Task material START

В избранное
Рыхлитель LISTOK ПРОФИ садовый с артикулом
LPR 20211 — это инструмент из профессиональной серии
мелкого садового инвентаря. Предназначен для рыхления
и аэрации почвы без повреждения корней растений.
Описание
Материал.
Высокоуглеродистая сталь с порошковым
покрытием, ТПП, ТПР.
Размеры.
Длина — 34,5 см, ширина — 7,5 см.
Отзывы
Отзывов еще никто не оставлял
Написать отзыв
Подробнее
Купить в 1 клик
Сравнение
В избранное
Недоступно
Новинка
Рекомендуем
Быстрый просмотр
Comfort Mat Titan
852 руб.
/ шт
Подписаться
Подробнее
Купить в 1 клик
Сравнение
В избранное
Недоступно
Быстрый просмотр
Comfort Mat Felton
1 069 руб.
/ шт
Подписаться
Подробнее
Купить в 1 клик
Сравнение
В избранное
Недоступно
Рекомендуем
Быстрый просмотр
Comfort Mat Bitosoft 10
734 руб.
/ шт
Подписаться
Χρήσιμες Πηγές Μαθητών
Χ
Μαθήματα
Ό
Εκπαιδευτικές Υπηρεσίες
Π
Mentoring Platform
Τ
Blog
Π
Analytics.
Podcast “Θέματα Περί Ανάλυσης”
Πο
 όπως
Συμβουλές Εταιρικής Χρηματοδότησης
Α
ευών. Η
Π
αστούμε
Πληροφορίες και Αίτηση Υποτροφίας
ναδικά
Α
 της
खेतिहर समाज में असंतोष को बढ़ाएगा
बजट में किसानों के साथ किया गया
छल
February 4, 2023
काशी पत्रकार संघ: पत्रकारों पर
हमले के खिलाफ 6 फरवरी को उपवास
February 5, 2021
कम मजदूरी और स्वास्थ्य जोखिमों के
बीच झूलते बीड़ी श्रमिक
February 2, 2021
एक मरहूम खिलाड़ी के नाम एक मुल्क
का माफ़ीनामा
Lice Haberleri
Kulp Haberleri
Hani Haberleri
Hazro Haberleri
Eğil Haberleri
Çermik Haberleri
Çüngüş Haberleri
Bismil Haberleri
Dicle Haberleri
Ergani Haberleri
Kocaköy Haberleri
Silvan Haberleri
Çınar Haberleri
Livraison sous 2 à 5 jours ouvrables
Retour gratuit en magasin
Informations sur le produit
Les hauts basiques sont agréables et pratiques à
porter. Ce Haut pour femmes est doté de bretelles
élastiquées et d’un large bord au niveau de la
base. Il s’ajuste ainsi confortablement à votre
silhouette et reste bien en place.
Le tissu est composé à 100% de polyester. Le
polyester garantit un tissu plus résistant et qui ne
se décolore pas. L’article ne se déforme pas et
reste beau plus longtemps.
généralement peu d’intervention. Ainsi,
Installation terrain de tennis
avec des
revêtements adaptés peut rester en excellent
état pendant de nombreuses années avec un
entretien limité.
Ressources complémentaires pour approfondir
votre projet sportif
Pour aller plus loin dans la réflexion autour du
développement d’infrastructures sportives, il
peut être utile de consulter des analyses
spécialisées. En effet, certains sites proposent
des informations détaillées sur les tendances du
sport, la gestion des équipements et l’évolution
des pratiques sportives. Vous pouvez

Task material END

▸ **What this task involves**: Check each line of the data above for the word "February" and copy the ones where it is found.

▸ **Problem solution**:
February 4, 2023
February 5, 2021
February 2, 2021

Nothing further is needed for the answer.